Design: HIV infection is an independent risk factor for PAH, but the underlying pathogenesis remains unclear. Chronic inflammation resulting in nitric oxide-mediated endothelial dysfunction is a key mechanism underlying other types of PAH. ADMA is an endogenous inhibitor of endothelial nitric oxide synthase. Among uninfected individuals, ADMA is associated with PAH and predicts disease-related mortality.
Methods: We measured ADMA, high sensitivity C-reactive protein, interleukin-6 (IL-6), D-dimer, and pulmonary artery systolic pressure (PASP) using echocardiography in HIV-infected individuals. Right heart catheterization (RHC) was performed in individuals with a PASP at least 30 mmHg. We performed multivariable analysis to identify factors associated with high PASP by echocardiogram and PAH by RHC.
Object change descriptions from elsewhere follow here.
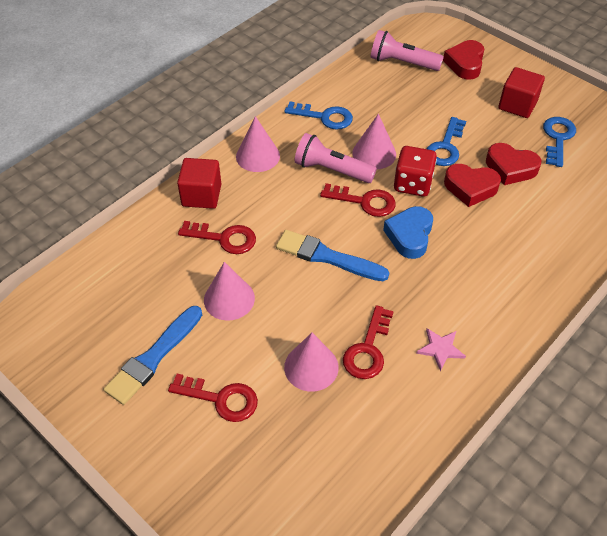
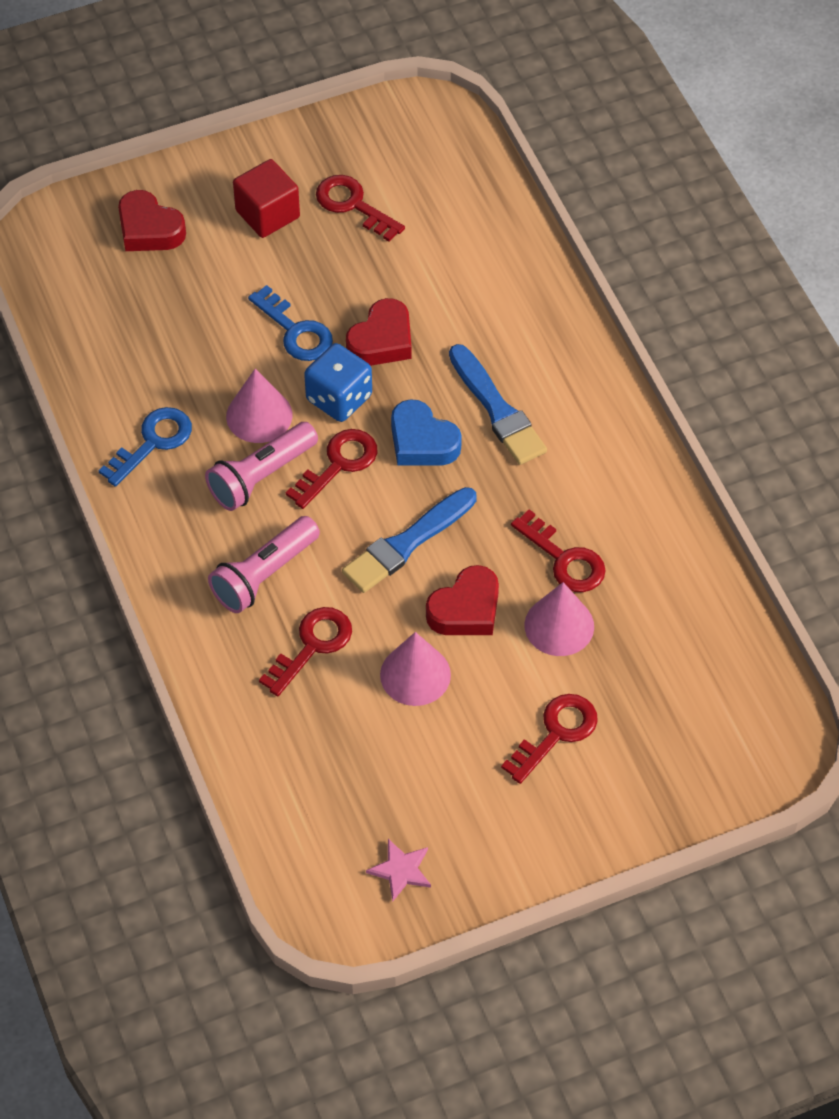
camera: 65 degrees left, 5 degrees up
blue brush [104,306,202,405] -> blue brush moved to [449,344,547,465]
red cube [177,158,221,209] -> none
pink cone [236,116,280,172] -> none
pink flashlight [370,30,444,71] -> pink flashlight moved to [208,516,320,613]
red dice [394,146,437,197] -> blue dice [304,343,372,422]
pink star [416,328,466,371] -> pink star moved to [366,839,431,901]
red heart [486,143,541,185] -> red heart moved to [426,565,499,635]
blue key [543,117,576,167] -> red key [316,175,405,242]

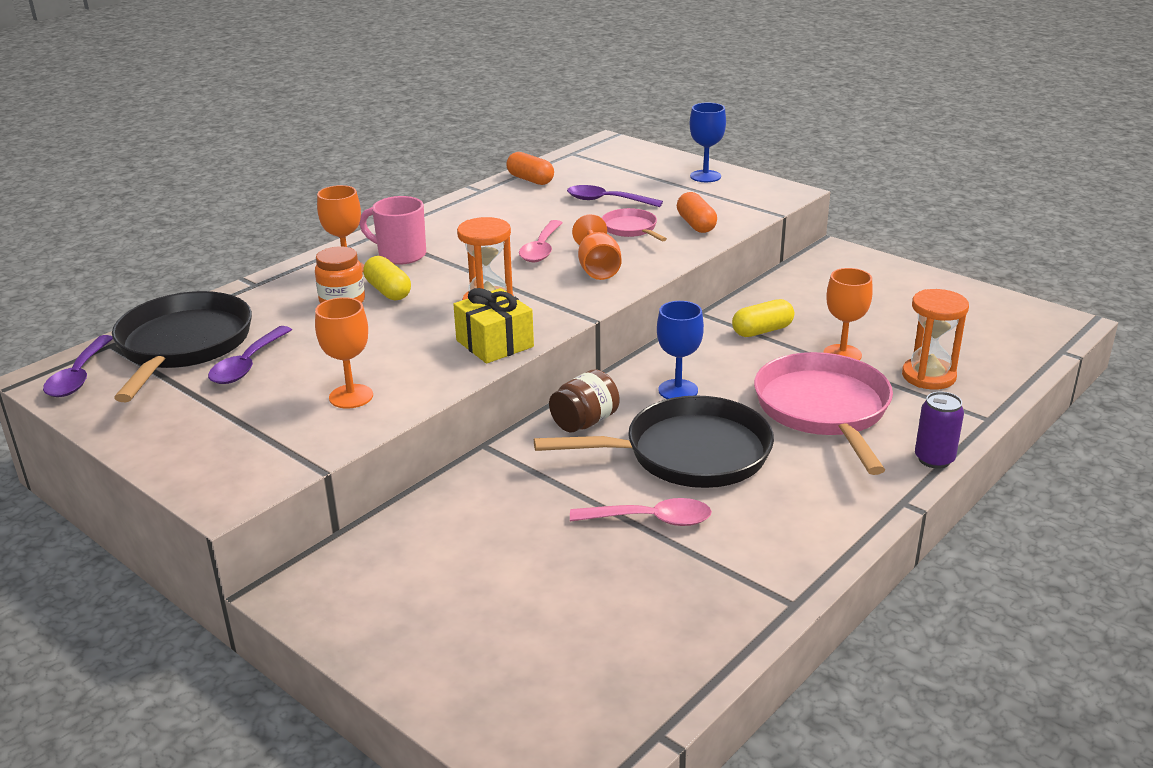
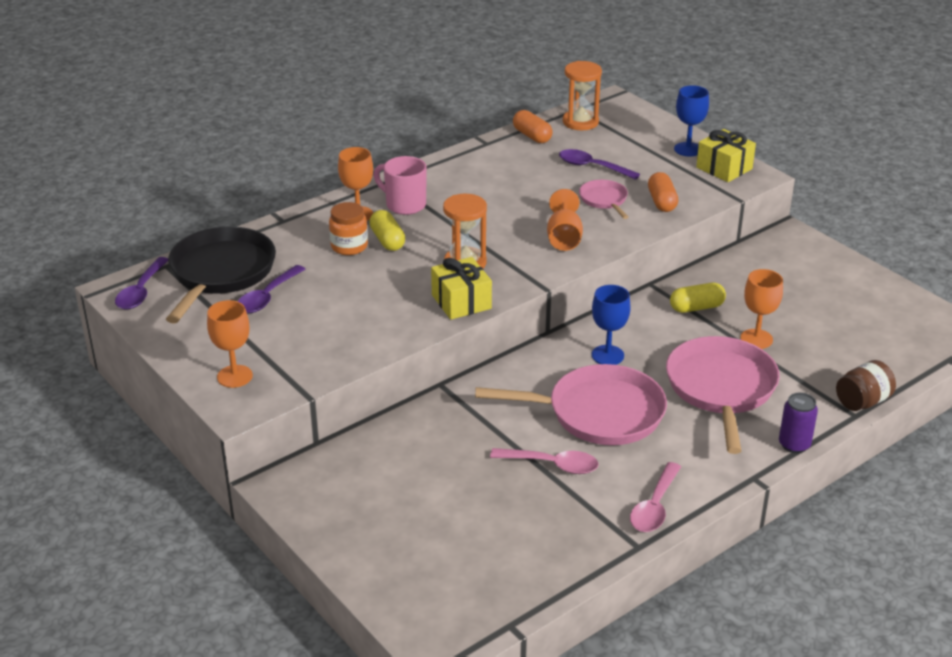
camera: 10 degrees right, 5 degrees up
orange goblet [315,297,373,409] -> orange goblet moved to [207,300,253,388]
pink spoon [519,220,563,262] -> pink spoon moved to [630,462,681,532]
black pan [534,395,774,488] -> pink pan [475,364,667,445]
brown jar [549,369,619,432] -> brown jar moved to [836,360,896,411]
orange hourglass [902,289,969,390] -> orange hourglass moved to [563,61,602,130]
none -> yellow gift [696,129,756,182]

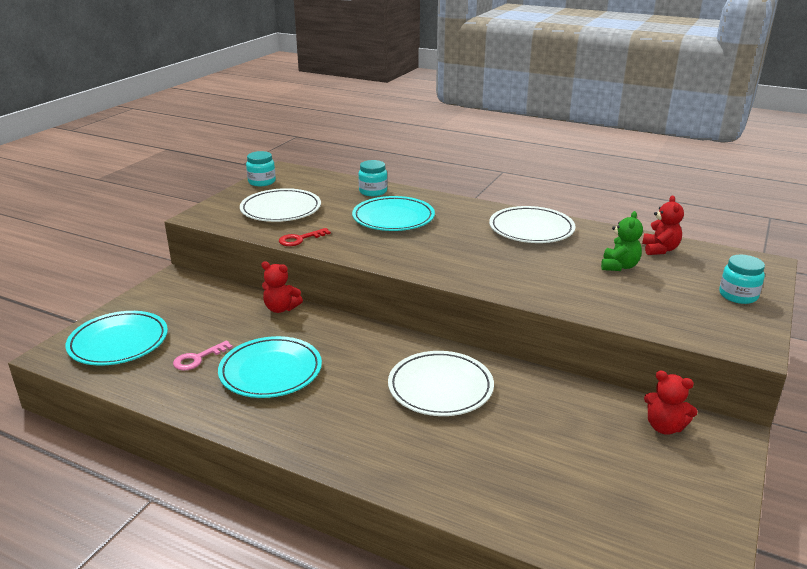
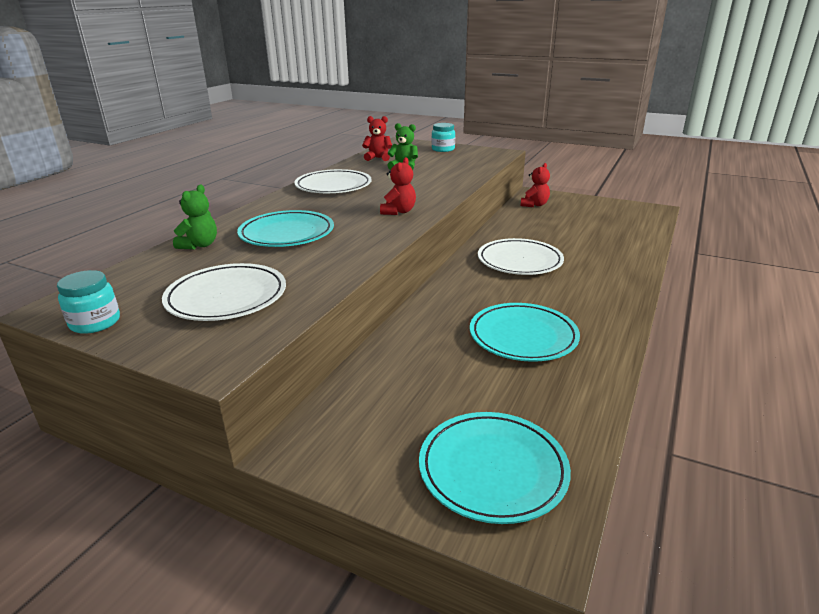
camera: 90 degrees left, 0 degrees up
pink key [173,340,233,370] -> none
red teddy bear [261,261,303,313] -> red teddy bear moved to [380,157,416,215]
red key [279,228,331,246] -> none
turquoise jar [358,160,387,196] -> green teddy bear [173,185,217,250]

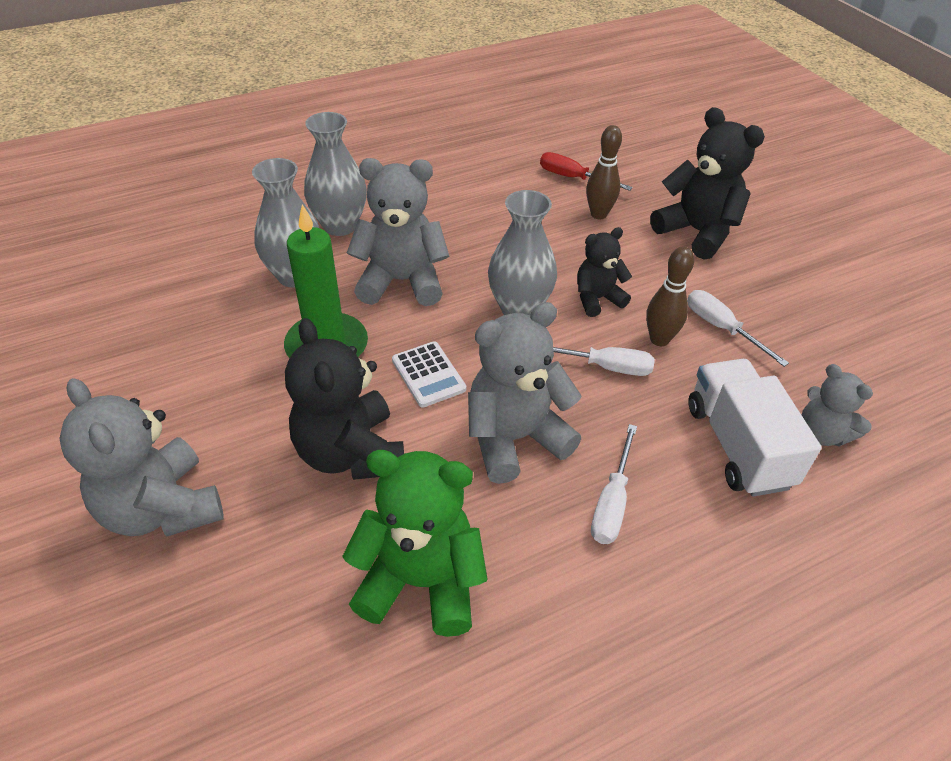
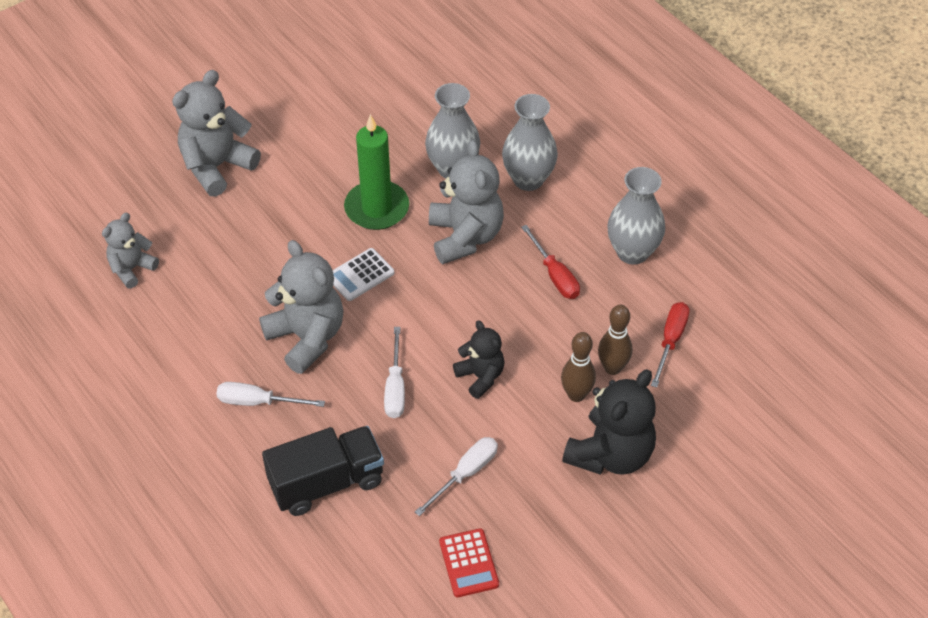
camera: 80 degrees right, 5 degrees up
black teddy bear [285,318,404,480] -> none
green teddy bear [342,450,488,637] -> none
grey vase [488,190,557,316] -> grey vase moved to [607,167,665,265]
brown bowling pin [646,246,694,346] -> brown bowling pin moved to [561,332,596,402]
white truck [688,359,822,497] -> black truck [262,426,384,516]
grey teddy bear [802,364,873,446] -> grey teddy bear moved to [102,213,159,288]
none -> red calculator [439,528,499,597]
none -> red screwdriver [521,225,580,299]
Results: Among 214 HIV-infected individuals, the median age was 50 years, 82% were men, 71% were on antiretroviral therapy, and 4.2% carried a prior diagnosis of PAH. ADMA and IL-6 were associated with increased values of PASP following multivariable adjustment (7.2% per 0.1 μmol/l, P = 0.0049 and 3.9% per doubling, P = 0.027, respectively). In adjusted analysis among the 85 participants who underwent RHC, ADMA and IL-6 were associated with higher values of mean PAP (14.2% per 0.1 μmol/l, P = 0.0014 and 5.8% per doubling, P = 0.038, respectively). However, only ADMA was associated with PAH (prevalence ratio = 1.74, P = 0.029).
Conclusion: Elevated levels of ADMA are independently associated with PAH among HIV-infected individuals. Our findings suggest that chronic HIV-associated inflammation leading to an accumulation of ADMA and subsequent nitric oxide-mediated endothelial dysfunction may represent a novel mechanism for HIV-associated PAH.